EXTRACTED TEXT
########

The first global Top 50 ranking that C&EN compiled appeared on Nov. 5, 1990. There were six columns in the table: rank, company, chemical sales, chemical sales as a percentage of total sales, chemical operating profits, and chemical operating profit margin. One column of text accompanied the table.
Over the years, that basic rubric has expanded and become more complicated, but the process of compiling the rankings has remained the same.
Some of the data included in C&EN's tables are provided by Alexander H. Tullo, a senior editor in C&EN's Northeast News Bureau, who compiles the top U.S. chemical company rankings every May. Jean-François Tremblay, head of the Hong Kong Bureau, provides data for companies in Asia. I compile the relevant data on European, Middle Eastern, and South African firms.
Tremblay and I each construct a file of our companies' data in their national currencies. The national currency data are then converted into dollars. When all of us have compiled our data, I then splice the three sets into one master file.

########

COLLECTED MATERIAL
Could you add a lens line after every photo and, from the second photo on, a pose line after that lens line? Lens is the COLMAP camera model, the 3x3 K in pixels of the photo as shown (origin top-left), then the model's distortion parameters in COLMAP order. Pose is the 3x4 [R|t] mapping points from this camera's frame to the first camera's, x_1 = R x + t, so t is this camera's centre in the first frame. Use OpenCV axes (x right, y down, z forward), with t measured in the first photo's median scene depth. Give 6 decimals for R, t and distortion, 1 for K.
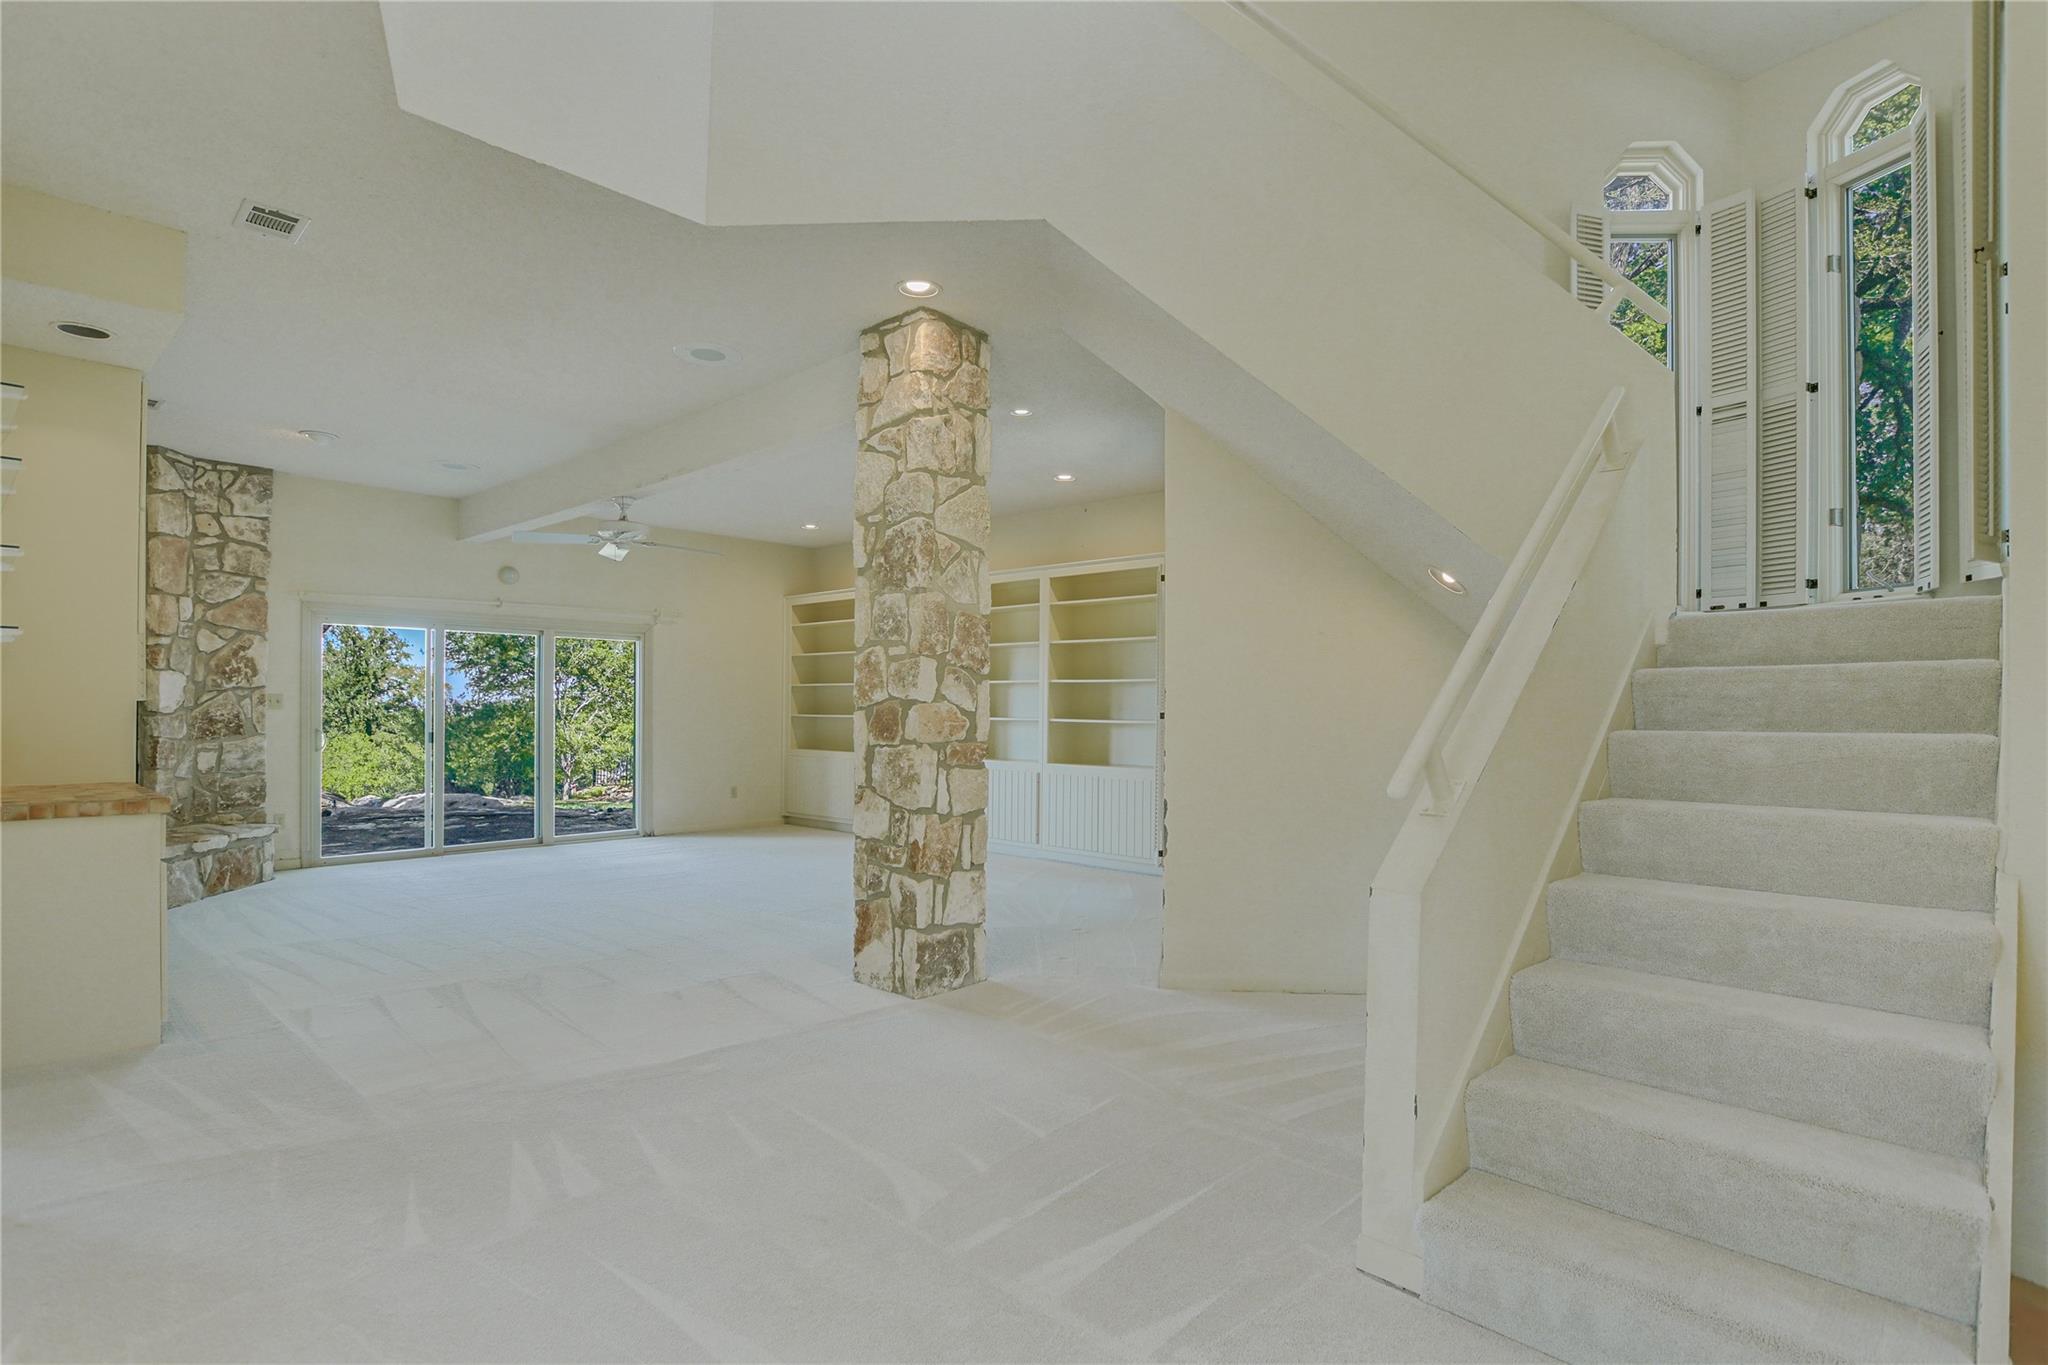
lens RADIAL K [[991.8, 0, 1026.7], [0, 991.8, 689.3], [0, 0, 1]] dist [-0.028847, 0.002857]
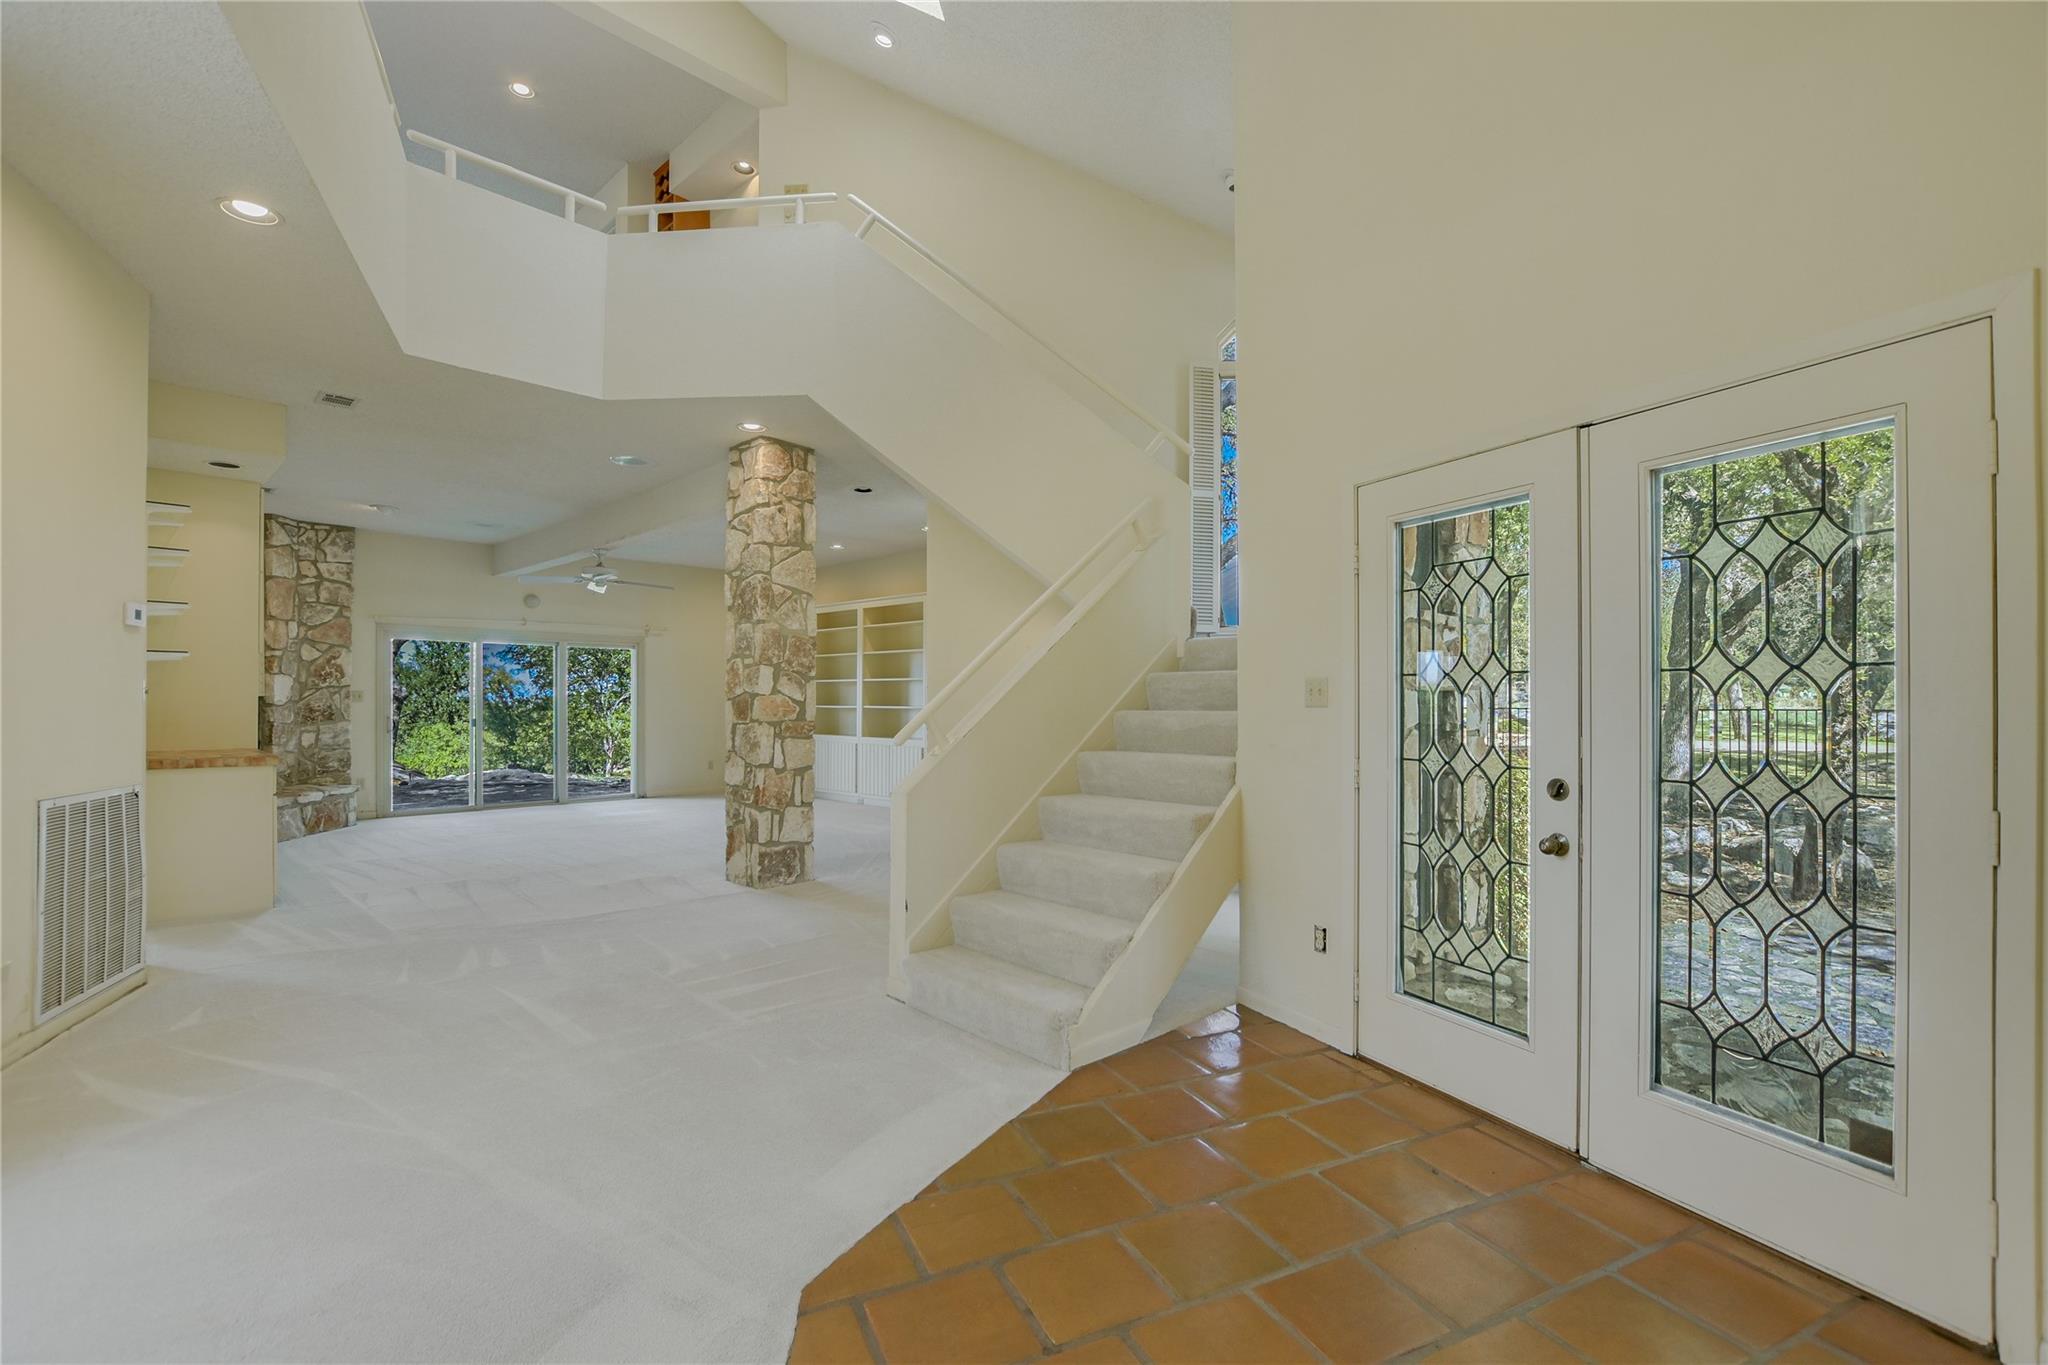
lens RADIAL K [[892.4, 0, 1020.4], [0, 892.4, 681.0], [0, 0, 1]] dist [-0.022970, 0.002952]
pose [[0.999624, -0.004736, -0.027019, 0.292867], [0.004680, 0.999987, -0.002159, -0.003255], [0.027029, 0.002032, 0.999633, -0.321462]]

########

EXERCISE SET
1. Reproduce, word for word, the part of the text on C&EN's Top 50 ranking between "The first global" and "accompanied the table.", inclusive.
2. Take the text on C&EN's Top 50 ranking further, picking up after its last sentence.

RESPONSES PER TASK
1.
The first global Top 50 ranking that C&EN compiled appeared on Nov. 5, 1990. There were six columns in the table: rank, company, chemical sales, chemical sales as a percentage of total sales, chemical operating profits, and chemical operating profit margin. One column of text accompanied the table.

2.
This year, to calculate BASF's chemical sales, I subtracted 2006 revenues for oil and gas and "other" operations from its total sales. I had to enter the resulting number into two tables: one for calculating capital and R&D spending percentages and one for the main table.
I got one of those entries wrong.
When I entered the sales number in my national currency table, I entered 38,414 million euros instead of the correct 39,414 million euros. When translated into dollars, BASF's sales came out to $48,260 million—2% less than Dow Chemical's sales. The figure should have been $49,516 million, nosing BASF past Dow. BASF was, by 0.8%, the top chemical company worldwide in 2006.